There’s something to be said for music that sounds like it was recorded inside the rotting asshole of weeks-old roadkill. Although, obviously, what is said about that kind of decomposing noise depends on how much you enjoy the dankest and rankest recesses of the audio spectrum. Personally, I’m all in favor of music that grows ever more corrosive or septic with every passing second, and if you’re also a fan of über-caustic bands then the red-raw primitivism of Dry Insides might tickle your receptors too.
Dry Insides is a raucous one-man band helmed by multi-instrumentalist and artist Reuben Sawyer. His band’s issued a scattering of ear-piercing EPs and demos since 2012, and all of them have essentially fused the snarl of early black metal with blown-out hardcore. Obviously, a baseline of Venom + Discharge or Black Flag isn’t an original amalgam. But Dry Insides’ latest EP, Deformity, shows there are plenty of ways to mix ’n’ mangle those untamed elements.
For a start, Dry Insides entirely avoids the sphere of metalpunk where heavy metal remains firmly in the driving seat 24/7. Instead, while both black metal and hardcore clearly fuel Dry Insides’ engine, those genres are throttled by harsh noise rock on Deformity, meaning the band often sounds like an even more abrasive Brainbombs covering Bathory or Ildjarn (sans Old Nick or any misty fjords or mountaintops).
Deformity’s lo-fi (and, in parts, no-fi) production ensures every sound within oozes like a cankerous ulcer. But Dry Insides’ entire aesthetic—from songwriting to artwork to strident musicality—is also extremely crude. Deformity’s eight songs duly feature coarse instrumentation framed by walls of distortion, and the result is a stripped-down squall of grating noise. If you’re a fan of lo-fi subterranean bands like Utzula, Bone Awl, or Raspberry Bulbs, then Deformity’s astringent sound will likely hit the mark. But if you’re looking for something with hidden depths, then Deformity is quite possibly the very worst place to start.
Churning tracks like “Worms in the Sun”, “Dawn of the Skull”, and “Half Body” feature a couple of primordial riffs backed by relentlessly no-frills percussion and disfigured vocals—and structure wise, that’s about it. Tonally, choking guitar prowls and growls (while feedback screeches) on songs like “Human?”, “Around the City” and “Restless Future” as well. And, again, it’s just raw and wretched noise made for even bleaker times.

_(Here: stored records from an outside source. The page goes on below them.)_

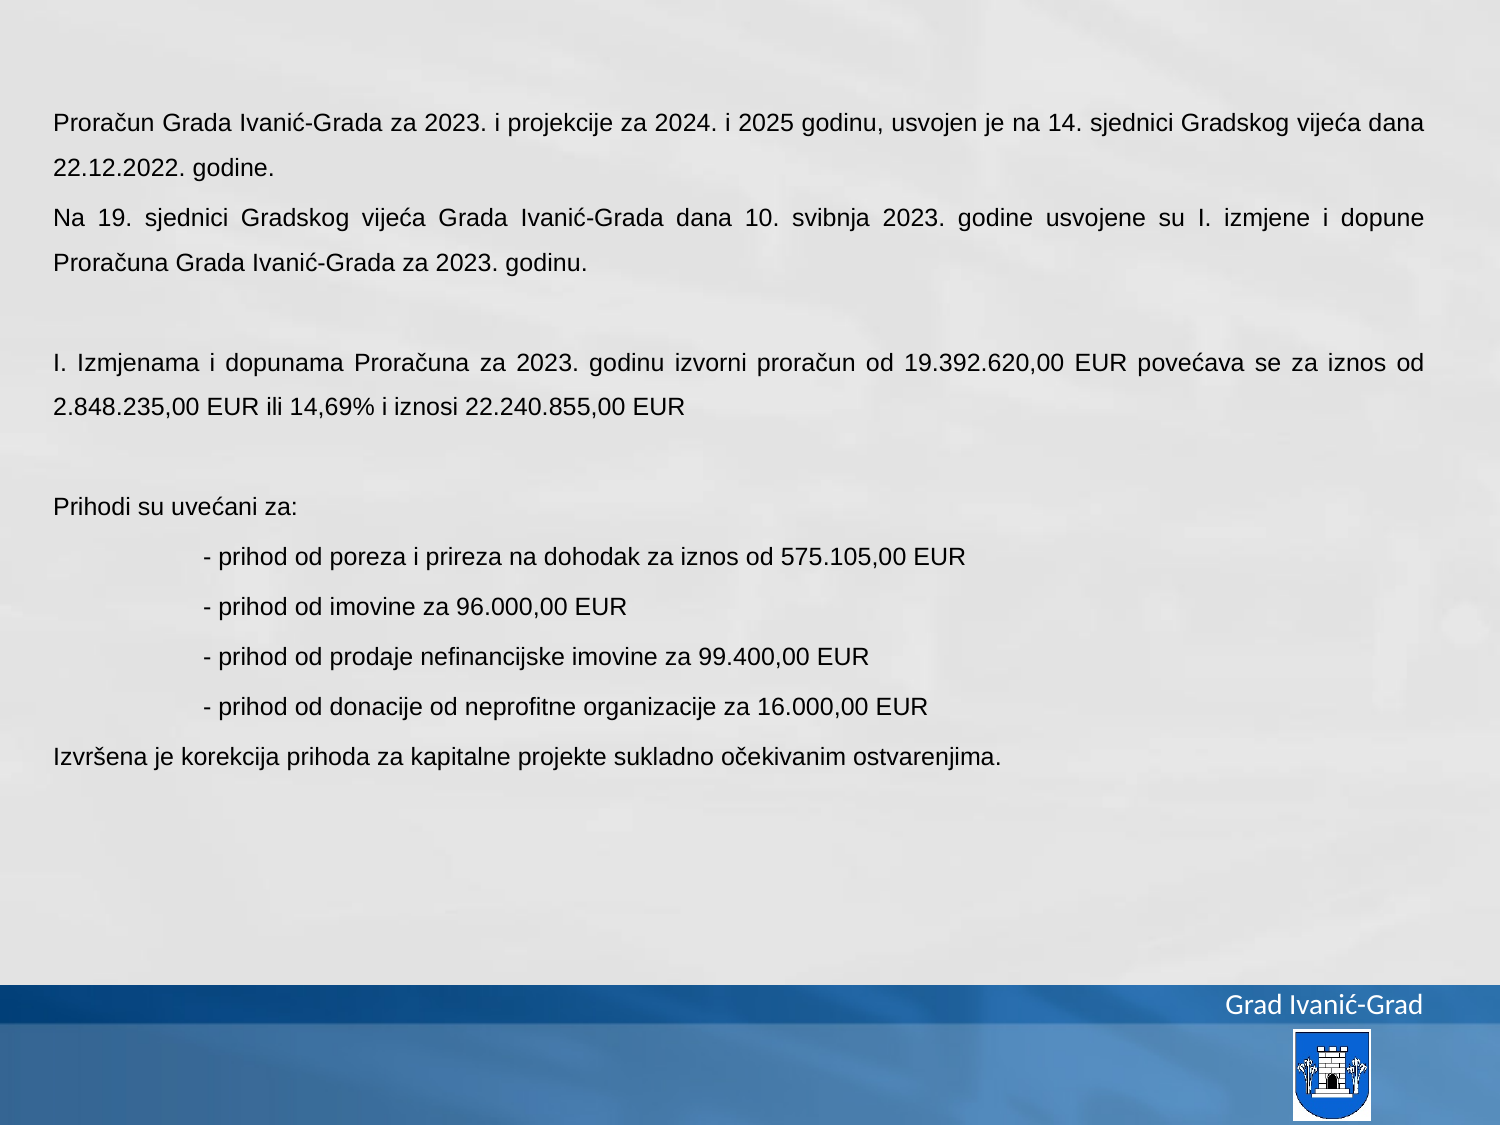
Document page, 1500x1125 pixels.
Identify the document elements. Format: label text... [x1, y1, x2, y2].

list Proračun Grada Ivanić-Grada za 2023. i projekcije za 2024. i 2025 godinu, usvojen je na 14. sjednici Gradskog vijeća dana 22.12.2022. godine. Na 19. sjednici Gradskog vijeća Grada Ivanić-Grada dana 10. svibnja 2023. godine usvojene su I. izmjene i dopune Proračuna Grada Ivanić-Grada za 2023. godinu. I. Izmjenama i dopunama Proračuna za 2023. godinu izvorni proračun od 19.392.620,00 EUR povećava se za iznos od 2.848.235,00 EUR ili 14,69% i iznosi 22.240.855,00 EUR Prihodi su uvećani za: - prihod od poreza i prireza na dohodak za iznos od 575.105,00 EUR - prihod od imovine za 96.000,00 EUR - prihod od prodaje nefinancijske imovine za 99.400,00 EUR - prihod od donacije od neprofitne organizacije za 16.000,00 EUR Izvršena je korekcija prihoda za kapitalne projekte sukladno očekivanim ostvarenjima. [53, 91, 1429, 840]
text_box Grad Ivanić-Grad [1210, 977, 1500, 1028]
picture [0, 0, 1500, 1125]
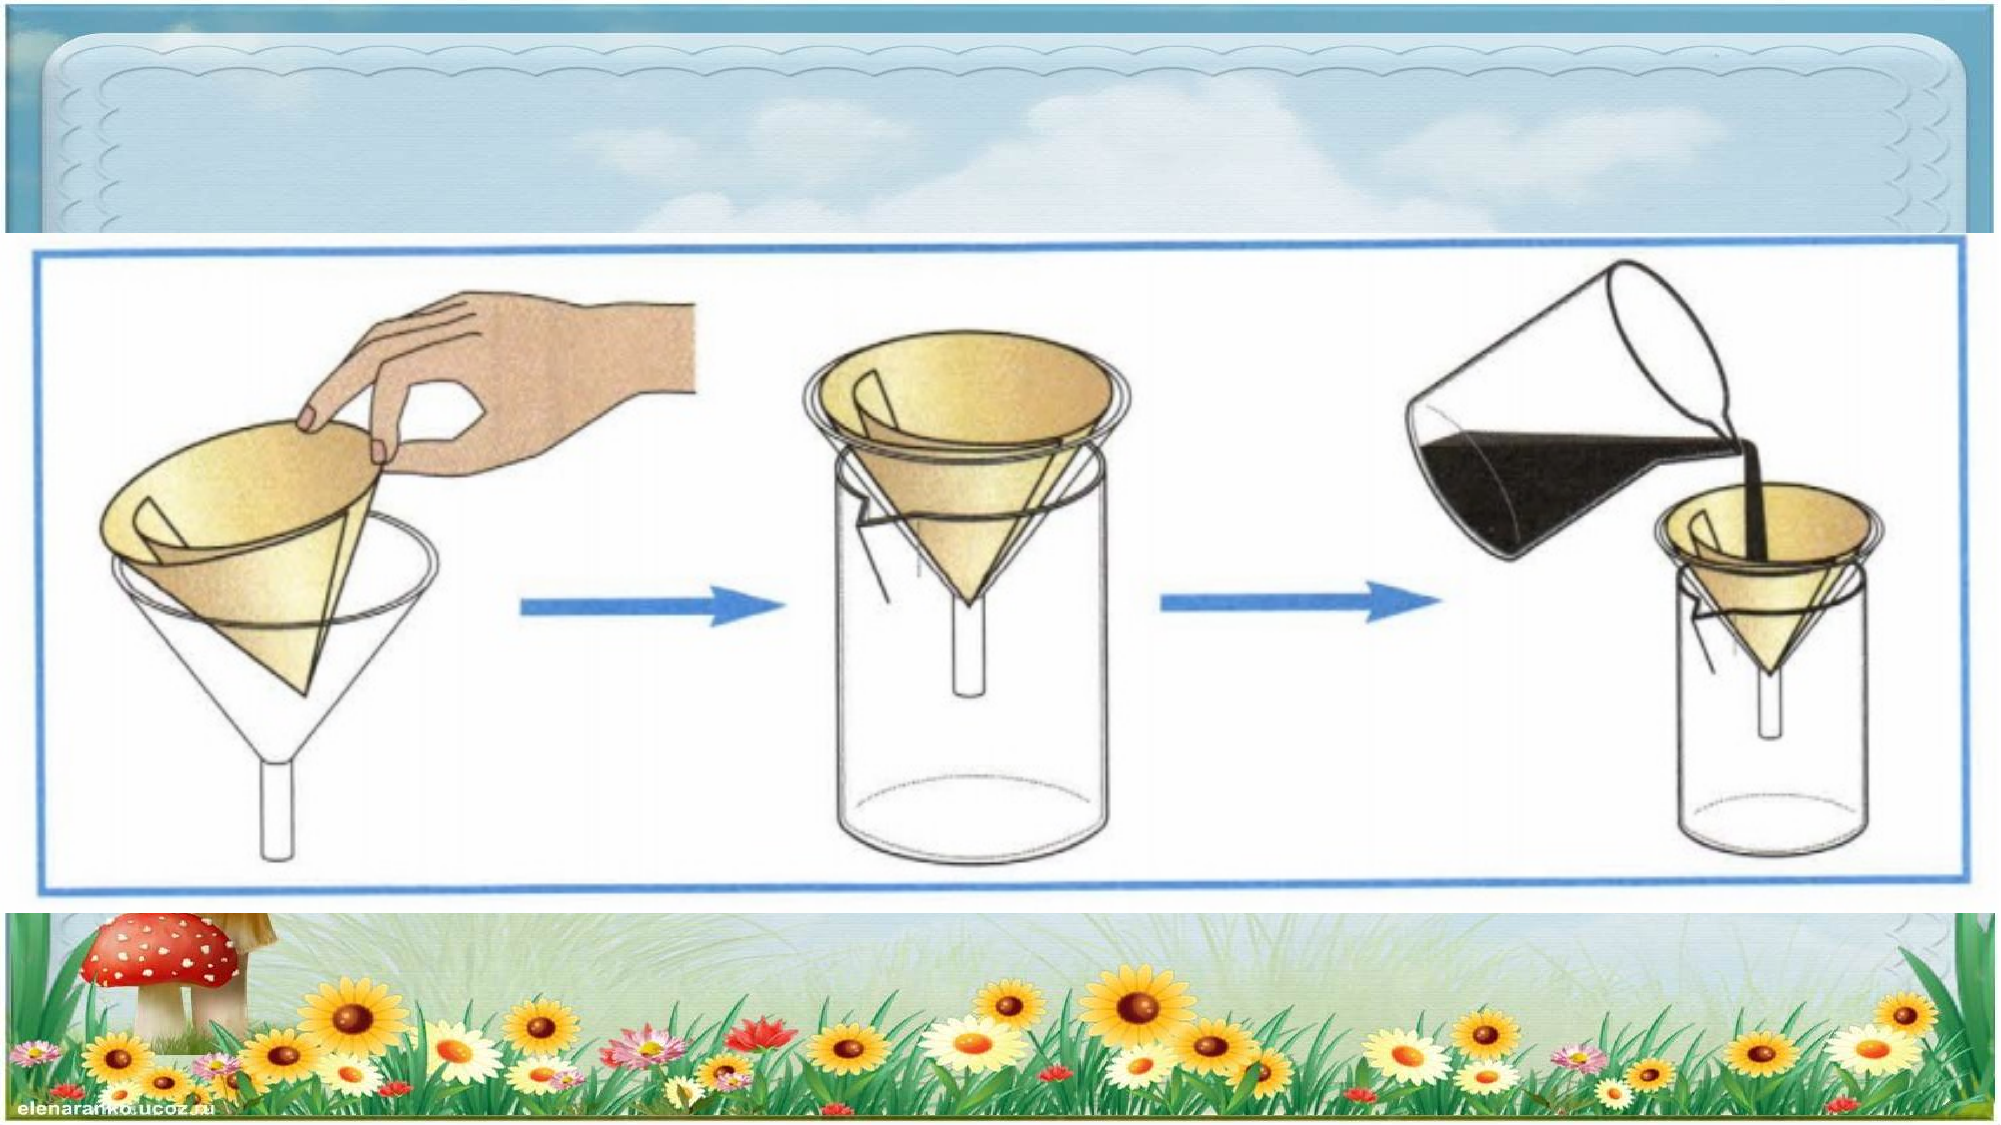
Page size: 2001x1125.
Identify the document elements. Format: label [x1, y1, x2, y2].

list [0, 233, 1999, 913]
picture [0, 0, 2001, 1125]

You could make the point that raw simplicity has a certain cache nowadays, but there are no post-whatever deconstructions occuring on Deformity. Dry Insides simply sets about mutilating the band’s influences while constructing a red-lining narrative that is, in the end, both shrewdly shaped and utterly feral. Interestingly, for all its overt ugliness, Deformity also exhibits a fairly hypnotic cadence. Although, I guess that isn’t too surprising given the mesmeric tempo of a lot of rhythmically stark music.
I really enjoyed Deformity, in all its many shades of horribleness. But one person’s enthralling elixir is always another’s poison. Understandably, Deformity’s rudimentary and unpolished character will present an insurmountable challenge for a few listeners. Fair enough, too. If you’re going to strip your sound down to its barest and rawest components, then the outcome risks being far too skeletal and dissonant for some. Although, I’d argue it’s that raw-boned dissonance that makes Deformity such a great release.
Exploring crude creative pathways certainly means that Dry Insides cuts straight to the nastiest and bitterest marrow. And Deformity features as much black metal nihilism as it does punk rock insolence (and vice versa). So the EP ranks high on the deliberately disagreeable scale. Ultimately, though, Deformity isn’t for everyone. It’s an obnoxious lo-fi racket that leaches abscessed noise, and while those are positives in my book, not everyone is going to be spellbound by Deformity‘s crudity or its primitivism. That said, if you enjoy luxuriating in filthy metalpunk swamps, take note: Deformity‘s revolting mires make for a beautifully grotesque place to wallow.